- Assignment -
For this exercise, output the line holding "nose: (801, 148)" and all subsequent lines of the entries below, unchanged, up to and including the last.
——
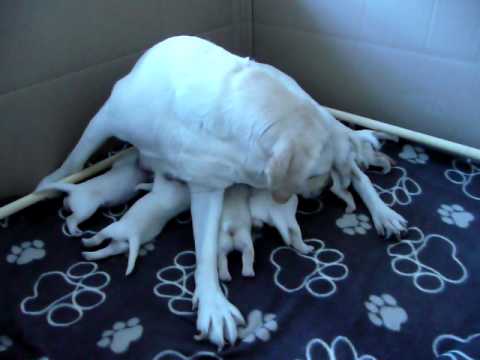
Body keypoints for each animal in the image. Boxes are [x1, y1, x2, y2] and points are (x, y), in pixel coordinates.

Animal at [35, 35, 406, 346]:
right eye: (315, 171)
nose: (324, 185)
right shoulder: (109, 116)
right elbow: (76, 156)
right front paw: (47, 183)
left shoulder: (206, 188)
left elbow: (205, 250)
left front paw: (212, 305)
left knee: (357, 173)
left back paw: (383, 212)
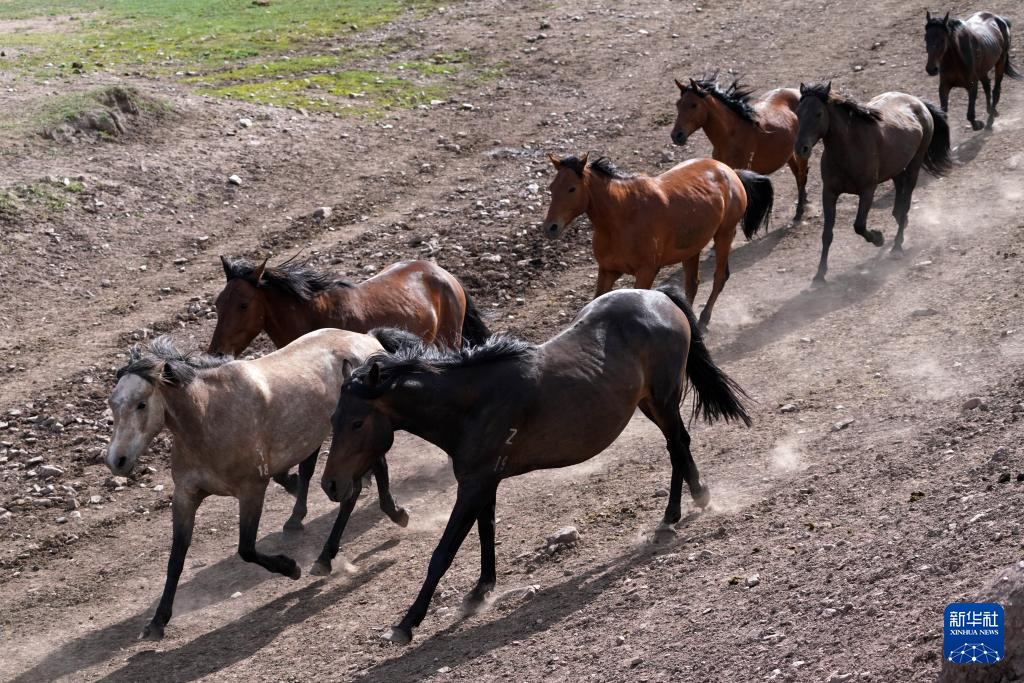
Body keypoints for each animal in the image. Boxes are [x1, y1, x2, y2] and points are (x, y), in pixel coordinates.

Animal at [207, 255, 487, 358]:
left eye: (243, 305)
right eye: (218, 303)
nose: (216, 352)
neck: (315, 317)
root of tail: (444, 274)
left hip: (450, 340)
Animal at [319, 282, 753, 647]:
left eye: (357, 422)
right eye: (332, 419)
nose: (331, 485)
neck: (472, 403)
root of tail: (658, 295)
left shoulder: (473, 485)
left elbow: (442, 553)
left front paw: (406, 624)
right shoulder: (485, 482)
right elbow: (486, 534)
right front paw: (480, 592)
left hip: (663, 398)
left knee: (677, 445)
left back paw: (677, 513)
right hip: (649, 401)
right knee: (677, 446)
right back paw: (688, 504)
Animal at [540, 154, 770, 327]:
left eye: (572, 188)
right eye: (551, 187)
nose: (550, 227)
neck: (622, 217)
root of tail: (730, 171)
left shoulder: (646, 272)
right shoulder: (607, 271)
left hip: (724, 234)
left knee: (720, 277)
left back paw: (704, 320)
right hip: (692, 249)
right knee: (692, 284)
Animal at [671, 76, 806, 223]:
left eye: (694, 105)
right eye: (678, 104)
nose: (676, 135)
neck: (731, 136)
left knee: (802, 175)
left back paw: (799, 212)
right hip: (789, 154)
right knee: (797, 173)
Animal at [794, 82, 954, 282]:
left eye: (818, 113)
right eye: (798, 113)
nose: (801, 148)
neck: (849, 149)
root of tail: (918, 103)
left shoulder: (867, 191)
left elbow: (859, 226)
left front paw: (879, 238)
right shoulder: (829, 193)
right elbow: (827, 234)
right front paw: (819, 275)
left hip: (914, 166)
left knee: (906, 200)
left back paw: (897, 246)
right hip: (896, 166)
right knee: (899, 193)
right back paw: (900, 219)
——
- Answer space -
nose: (801, 148)
neck: (849, 149)
root of tail: (918, 103)
left shoulder: (867, 191)
left elbow: (859, 226)
left front paw: (879, 238)
right shoulder: (829, 193)
right elbow: (827, 234)
right front paw: (819, 275)
left hip: (914, 166)
left knee: (906, 200)
left back paw: (897, 246)
right hip: (896, 166)
right knee: (899, 193)
right back paw: (900, 219)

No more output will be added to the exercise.